A PowerPoint presentation that Boehner sent to his conference on July 31, 2011, reported by TPM at the time and resurfaced by The Daily Beast’s John Avlon, cast the sequester and the rest of the deal in favorable terms. The seven-slide PowerPoint was titled “Two-Step Approach To Hold President Obama Accountable” and the final slide made the case for sequestration.

Within two days, the Budget Control Act — a debt limit hike, a wave of nearly $1 trillion in spending cuts, and the sequester — was overwhelmingly passed by Congress and signed into law by Obama. “When you look at this final agreement that we came to with the White House, I got 98 percent of what I wanted,” Boehner told CBS News at the time. “I’m pretty happy.”

Eighteen months later, with one week before the $1 trillion in deep, indiscriminate cuts to defense and domestic programs begin to take effect, Boehner is blaming Obama and refusing to consider any new tax revenues as part of a deal to avoid the sequester.
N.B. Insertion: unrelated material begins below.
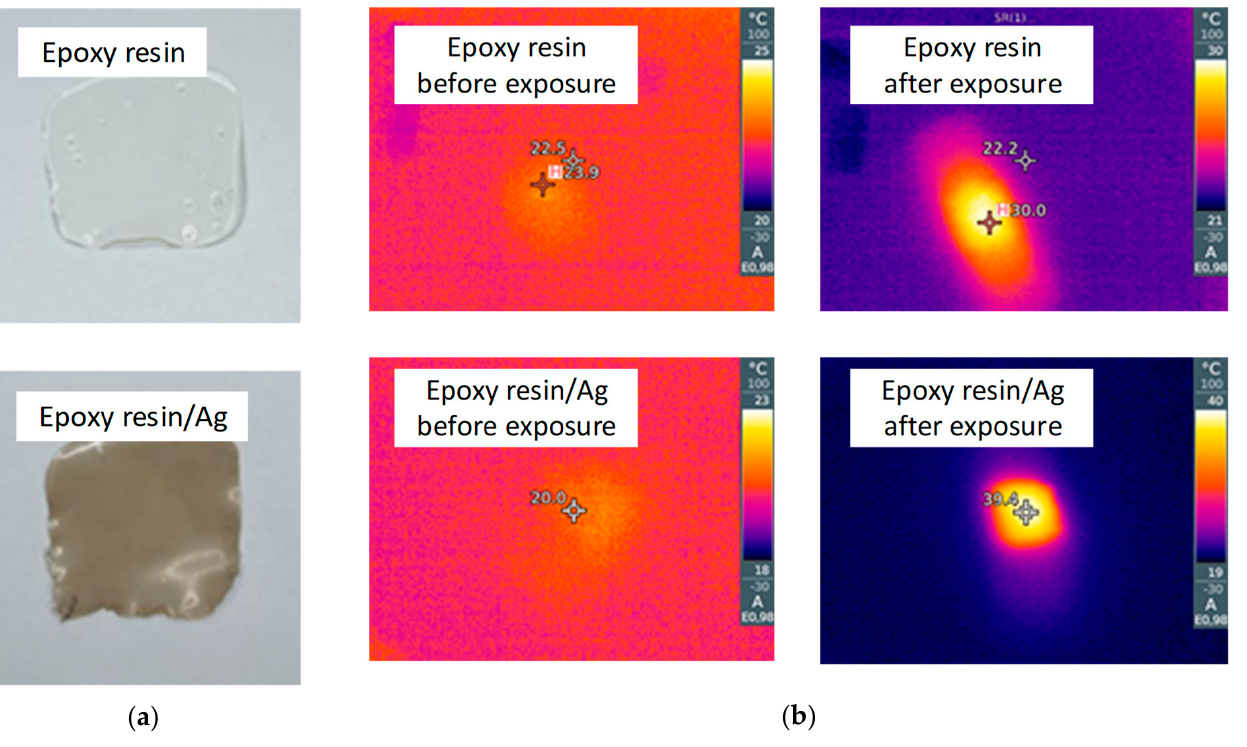
Figure 5. The study of the Ag nanoparticles thermal properties: ( a ) the photographs of the Ag-free and Ag-containing samples of the epoxy resin, ( b ) the corresponding thermal images of the samples after the LED projector exposure for 30 min.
Republican leaders insist that it should be avoided with only spending cuts.

Boehner’s spokesman Michael Steel argues that the PowerPoint presentation was sent to the House GOP conference after the deal was struck and therefore “proves nothing at all.”

“The slide was for a presentation to our Conference AFTER President Obama insisted on including the sequester in the Budget Control Act (replacing the original bipartisan agreement between Sen. Reid, Sen. McConnell and Speaker Boehner, which used the debt limit itself as a backstop),” Steel told TPM in an email. “It proves nothing at all — which we would have been happy to explain to Mr. Avlon, had he contacted our office prior to posting it.”

The idea of the sequester emanated from the White House in the 11th hour after talks with Republicans broke down. The episode was a product of Boehner and his House GOP members refusing to raise the debt limit without dollar-for-dollar savings — an unprecedented demand. They refused to consider any revenue to achieve that target, and party leaders could not agree on more than $950 billion in targeted spending cuts. So the sequester became the fall-back option, designed to force Congress to find the requisite savings. But Congress failed to do so.

Obama and Democrats have pitched a plan to replace the sequester for one year with a mix of targeted spending cuts and new revenue, but House Republicans are still stonewalling new revenue. They point to legislation they passed last year to replace the sequester with cuts to poverty programs but that legislation is now inactive and may not even be able to pass given the House GOP’s diminished majority.